### Task goal
Sort through the entries below and pull out lines containing the word "layout".

### Records for the exercise
*** Begin section ***
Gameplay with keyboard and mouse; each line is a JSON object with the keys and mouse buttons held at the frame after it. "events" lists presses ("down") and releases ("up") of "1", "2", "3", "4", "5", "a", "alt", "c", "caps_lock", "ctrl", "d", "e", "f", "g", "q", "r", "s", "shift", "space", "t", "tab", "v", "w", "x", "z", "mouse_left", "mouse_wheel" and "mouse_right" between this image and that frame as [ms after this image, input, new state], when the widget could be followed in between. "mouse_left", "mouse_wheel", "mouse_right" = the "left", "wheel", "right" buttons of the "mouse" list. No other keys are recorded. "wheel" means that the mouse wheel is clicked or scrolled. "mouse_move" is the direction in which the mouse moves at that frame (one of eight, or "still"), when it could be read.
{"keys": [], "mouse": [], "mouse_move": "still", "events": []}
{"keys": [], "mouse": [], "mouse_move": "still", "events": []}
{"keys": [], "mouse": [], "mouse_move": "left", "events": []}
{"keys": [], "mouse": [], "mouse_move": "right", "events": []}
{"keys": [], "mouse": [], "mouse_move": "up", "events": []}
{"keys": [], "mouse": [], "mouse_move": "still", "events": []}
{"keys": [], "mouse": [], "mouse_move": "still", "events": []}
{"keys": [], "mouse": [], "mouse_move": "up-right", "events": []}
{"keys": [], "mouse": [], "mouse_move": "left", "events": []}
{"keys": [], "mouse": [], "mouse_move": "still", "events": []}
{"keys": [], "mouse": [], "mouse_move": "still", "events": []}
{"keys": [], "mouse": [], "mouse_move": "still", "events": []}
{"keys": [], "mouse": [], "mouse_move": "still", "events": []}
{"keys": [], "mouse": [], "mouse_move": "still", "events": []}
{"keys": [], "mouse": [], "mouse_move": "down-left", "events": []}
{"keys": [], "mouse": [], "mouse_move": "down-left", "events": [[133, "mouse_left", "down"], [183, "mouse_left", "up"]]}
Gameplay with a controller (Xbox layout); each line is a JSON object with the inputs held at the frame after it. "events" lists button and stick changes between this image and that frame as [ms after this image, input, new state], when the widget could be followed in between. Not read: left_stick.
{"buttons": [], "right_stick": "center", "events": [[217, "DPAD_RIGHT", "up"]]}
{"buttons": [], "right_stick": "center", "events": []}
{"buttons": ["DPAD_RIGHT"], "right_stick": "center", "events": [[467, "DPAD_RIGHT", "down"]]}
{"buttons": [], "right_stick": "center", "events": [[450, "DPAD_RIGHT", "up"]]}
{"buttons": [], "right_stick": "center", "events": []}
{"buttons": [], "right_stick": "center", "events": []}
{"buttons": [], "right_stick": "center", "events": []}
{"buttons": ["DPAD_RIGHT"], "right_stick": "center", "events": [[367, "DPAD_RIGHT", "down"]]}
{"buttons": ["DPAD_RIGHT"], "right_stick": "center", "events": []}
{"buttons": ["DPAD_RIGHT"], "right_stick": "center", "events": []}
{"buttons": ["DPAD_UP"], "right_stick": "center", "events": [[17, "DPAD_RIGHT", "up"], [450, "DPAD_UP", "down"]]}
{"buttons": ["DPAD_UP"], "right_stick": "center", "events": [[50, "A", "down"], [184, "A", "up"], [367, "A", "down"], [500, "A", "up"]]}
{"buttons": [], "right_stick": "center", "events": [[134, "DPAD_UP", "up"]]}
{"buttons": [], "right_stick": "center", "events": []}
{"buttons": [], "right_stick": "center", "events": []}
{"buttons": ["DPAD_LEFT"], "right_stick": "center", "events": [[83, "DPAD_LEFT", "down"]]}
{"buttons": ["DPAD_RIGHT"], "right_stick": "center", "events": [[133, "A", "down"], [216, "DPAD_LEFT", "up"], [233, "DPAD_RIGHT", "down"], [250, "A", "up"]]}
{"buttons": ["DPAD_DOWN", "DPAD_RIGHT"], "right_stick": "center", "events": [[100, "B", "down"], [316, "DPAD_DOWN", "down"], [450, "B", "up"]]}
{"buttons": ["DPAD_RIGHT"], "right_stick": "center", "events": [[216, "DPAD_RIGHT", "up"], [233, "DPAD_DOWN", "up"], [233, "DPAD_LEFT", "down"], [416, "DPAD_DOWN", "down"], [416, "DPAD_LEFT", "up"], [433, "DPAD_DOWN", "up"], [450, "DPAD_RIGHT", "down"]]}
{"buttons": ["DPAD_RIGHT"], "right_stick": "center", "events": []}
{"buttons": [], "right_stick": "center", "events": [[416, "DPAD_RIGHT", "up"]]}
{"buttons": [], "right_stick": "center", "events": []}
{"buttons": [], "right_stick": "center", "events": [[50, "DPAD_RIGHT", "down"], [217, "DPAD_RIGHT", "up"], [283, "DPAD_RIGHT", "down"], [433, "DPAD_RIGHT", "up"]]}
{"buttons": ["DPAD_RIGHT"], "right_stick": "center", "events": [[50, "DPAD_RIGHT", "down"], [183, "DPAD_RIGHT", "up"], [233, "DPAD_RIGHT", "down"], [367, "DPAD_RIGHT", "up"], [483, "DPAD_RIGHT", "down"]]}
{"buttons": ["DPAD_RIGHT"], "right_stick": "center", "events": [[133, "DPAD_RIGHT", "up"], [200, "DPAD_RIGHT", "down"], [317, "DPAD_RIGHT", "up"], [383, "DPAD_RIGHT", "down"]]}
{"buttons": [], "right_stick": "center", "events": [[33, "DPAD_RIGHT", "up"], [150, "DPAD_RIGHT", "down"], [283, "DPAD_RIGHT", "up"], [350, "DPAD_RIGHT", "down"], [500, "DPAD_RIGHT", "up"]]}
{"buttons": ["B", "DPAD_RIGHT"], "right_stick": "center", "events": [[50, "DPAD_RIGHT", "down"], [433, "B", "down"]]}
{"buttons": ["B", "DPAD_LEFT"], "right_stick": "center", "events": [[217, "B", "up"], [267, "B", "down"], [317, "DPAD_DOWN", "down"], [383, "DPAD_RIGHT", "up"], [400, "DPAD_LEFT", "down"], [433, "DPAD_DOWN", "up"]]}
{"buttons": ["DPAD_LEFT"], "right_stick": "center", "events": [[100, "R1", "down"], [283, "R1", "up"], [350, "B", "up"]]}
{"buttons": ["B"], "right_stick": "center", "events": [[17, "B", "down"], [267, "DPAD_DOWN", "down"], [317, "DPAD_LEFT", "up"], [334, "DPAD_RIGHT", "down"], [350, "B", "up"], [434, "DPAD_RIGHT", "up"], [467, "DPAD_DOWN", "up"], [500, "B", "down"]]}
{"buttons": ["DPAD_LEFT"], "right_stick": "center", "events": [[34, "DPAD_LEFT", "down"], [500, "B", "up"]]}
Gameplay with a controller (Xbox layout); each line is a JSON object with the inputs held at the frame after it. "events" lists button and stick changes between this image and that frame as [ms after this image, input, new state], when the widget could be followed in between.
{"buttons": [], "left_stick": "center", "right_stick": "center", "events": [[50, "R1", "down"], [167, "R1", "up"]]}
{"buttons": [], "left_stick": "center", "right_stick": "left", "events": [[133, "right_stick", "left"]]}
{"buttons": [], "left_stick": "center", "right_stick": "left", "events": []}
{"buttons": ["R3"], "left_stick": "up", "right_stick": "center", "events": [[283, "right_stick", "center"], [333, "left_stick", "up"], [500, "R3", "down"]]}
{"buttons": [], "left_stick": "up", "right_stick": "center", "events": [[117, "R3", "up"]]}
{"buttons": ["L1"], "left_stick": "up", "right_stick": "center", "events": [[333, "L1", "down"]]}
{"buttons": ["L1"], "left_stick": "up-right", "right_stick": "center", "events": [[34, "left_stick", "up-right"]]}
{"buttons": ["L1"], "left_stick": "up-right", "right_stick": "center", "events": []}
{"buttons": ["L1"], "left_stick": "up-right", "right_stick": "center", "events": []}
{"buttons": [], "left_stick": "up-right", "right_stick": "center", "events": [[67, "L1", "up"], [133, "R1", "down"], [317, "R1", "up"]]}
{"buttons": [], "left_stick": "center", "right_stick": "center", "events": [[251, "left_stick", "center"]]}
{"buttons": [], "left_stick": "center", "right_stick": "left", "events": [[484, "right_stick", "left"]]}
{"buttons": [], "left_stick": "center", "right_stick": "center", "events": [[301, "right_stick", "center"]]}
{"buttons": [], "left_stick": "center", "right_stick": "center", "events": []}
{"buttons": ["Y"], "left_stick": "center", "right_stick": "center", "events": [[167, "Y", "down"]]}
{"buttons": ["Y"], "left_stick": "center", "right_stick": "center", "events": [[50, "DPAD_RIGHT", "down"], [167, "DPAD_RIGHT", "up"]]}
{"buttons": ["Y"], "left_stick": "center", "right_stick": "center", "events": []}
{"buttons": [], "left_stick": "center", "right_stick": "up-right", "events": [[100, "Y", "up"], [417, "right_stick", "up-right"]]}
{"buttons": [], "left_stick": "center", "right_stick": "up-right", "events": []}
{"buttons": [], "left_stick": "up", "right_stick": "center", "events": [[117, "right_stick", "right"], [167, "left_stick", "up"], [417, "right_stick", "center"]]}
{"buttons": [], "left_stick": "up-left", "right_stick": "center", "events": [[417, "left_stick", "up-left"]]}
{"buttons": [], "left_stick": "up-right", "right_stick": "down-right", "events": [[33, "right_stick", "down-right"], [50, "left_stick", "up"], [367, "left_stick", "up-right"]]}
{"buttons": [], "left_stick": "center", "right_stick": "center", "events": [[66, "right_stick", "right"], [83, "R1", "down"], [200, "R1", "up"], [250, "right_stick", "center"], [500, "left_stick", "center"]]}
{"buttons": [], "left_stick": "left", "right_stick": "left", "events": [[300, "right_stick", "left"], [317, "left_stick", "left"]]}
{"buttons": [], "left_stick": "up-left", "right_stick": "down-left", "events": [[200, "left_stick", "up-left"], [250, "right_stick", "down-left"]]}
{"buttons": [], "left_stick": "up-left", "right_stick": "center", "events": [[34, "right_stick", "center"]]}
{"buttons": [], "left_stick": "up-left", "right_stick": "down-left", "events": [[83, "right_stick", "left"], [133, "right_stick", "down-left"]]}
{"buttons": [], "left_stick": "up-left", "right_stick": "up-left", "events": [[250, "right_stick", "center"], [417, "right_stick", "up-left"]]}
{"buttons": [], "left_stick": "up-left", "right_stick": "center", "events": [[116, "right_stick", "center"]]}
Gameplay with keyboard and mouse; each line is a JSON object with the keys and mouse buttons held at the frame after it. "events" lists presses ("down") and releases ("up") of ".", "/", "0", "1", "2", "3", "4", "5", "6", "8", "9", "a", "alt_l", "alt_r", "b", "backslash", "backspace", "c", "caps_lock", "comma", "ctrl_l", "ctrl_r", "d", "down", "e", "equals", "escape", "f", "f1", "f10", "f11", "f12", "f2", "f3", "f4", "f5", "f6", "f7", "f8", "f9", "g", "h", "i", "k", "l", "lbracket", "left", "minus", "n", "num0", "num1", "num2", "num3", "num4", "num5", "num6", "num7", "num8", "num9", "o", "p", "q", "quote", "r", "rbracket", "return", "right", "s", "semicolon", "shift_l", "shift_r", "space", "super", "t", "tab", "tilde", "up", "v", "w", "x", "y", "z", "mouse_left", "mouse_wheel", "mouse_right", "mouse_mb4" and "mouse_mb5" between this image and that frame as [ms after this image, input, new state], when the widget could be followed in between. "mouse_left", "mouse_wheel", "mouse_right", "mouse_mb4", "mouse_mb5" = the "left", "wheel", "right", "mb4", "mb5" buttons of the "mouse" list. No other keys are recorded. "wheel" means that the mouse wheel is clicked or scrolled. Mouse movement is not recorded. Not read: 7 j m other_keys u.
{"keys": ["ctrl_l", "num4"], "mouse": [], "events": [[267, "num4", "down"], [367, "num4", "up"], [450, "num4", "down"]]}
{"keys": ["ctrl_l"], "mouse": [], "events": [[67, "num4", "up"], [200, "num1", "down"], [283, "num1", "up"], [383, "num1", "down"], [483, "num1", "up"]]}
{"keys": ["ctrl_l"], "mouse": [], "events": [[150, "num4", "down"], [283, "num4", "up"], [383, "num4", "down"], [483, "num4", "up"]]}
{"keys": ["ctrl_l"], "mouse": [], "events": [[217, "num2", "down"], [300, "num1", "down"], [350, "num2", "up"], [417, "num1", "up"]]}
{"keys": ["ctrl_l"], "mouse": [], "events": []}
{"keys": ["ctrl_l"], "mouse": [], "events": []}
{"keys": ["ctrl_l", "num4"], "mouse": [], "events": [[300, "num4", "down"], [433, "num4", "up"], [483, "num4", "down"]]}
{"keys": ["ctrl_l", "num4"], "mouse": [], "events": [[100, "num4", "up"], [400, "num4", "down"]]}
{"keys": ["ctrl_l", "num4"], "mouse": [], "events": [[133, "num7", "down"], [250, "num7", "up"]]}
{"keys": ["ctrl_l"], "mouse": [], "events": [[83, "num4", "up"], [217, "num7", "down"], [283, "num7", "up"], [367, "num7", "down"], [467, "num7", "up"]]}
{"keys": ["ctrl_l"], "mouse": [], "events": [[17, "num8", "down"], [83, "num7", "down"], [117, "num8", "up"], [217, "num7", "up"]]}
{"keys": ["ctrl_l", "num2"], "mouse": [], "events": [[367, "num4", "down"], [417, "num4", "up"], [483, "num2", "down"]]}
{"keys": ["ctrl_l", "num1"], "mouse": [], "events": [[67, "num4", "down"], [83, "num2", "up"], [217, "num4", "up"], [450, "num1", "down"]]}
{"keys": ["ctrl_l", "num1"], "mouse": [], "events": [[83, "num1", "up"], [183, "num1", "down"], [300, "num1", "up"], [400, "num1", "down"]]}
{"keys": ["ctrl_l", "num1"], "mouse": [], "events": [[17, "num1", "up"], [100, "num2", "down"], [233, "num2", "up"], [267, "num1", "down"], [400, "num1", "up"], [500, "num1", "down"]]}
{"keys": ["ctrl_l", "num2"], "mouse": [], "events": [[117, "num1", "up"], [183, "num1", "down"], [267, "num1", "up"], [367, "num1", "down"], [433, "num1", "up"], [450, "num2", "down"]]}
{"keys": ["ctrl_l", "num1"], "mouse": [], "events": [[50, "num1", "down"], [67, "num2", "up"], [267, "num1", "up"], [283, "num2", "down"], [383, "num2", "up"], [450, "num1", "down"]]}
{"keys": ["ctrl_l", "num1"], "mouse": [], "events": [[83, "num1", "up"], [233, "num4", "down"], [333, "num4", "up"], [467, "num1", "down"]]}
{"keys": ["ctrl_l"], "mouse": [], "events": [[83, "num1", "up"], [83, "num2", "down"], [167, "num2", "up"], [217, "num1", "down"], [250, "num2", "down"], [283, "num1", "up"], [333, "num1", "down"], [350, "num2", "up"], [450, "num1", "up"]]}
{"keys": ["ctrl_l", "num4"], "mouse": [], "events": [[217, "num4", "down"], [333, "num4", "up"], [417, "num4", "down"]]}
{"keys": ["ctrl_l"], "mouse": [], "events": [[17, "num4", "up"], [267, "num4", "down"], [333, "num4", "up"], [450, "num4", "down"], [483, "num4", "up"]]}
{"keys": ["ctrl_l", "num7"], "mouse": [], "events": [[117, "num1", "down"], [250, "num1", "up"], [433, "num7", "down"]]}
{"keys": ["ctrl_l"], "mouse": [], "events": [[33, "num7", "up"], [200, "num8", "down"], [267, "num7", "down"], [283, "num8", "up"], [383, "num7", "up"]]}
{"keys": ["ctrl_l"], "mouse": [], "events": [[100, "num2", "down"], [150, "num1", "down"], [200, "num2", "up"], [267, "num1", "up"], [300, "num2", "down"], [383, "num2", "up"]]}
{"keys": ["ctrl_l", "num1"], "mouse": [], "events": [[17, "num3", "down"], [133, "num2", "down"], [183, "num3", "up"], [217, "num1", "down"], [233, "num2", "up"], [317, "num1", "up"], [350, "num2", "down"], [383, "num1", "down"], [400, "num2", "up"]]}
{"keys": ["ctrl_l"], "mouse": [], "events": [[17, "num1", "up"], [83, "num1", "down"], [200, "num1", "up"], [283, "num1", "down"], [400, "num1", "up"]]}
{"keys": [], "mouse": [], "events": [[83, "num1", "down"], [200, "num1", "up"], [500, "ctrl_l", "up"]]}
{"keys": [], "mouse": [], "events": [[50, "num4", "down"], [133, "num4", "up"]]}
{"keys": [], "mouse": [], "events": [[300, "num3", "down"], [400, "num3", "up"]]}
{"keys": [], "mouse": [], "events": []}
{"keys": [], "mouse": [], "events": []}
*** End section ***
### Solution
Gameplay with a controller (Xbox layout); each line is a JSON object with the inputs held at the frame after it. "events" lists button and stick changes between this image and that frame as [ms after this image, input, new state], when the widget could be followed in between. Not read: left_stick.
Gameplay with a controller (Xbox layout); each line is a JSON object with the inputs held at the frame after it. "events" lists button and stick changes between this image and that frame as [ms after this image, input, new state], when the widget could be followed in between.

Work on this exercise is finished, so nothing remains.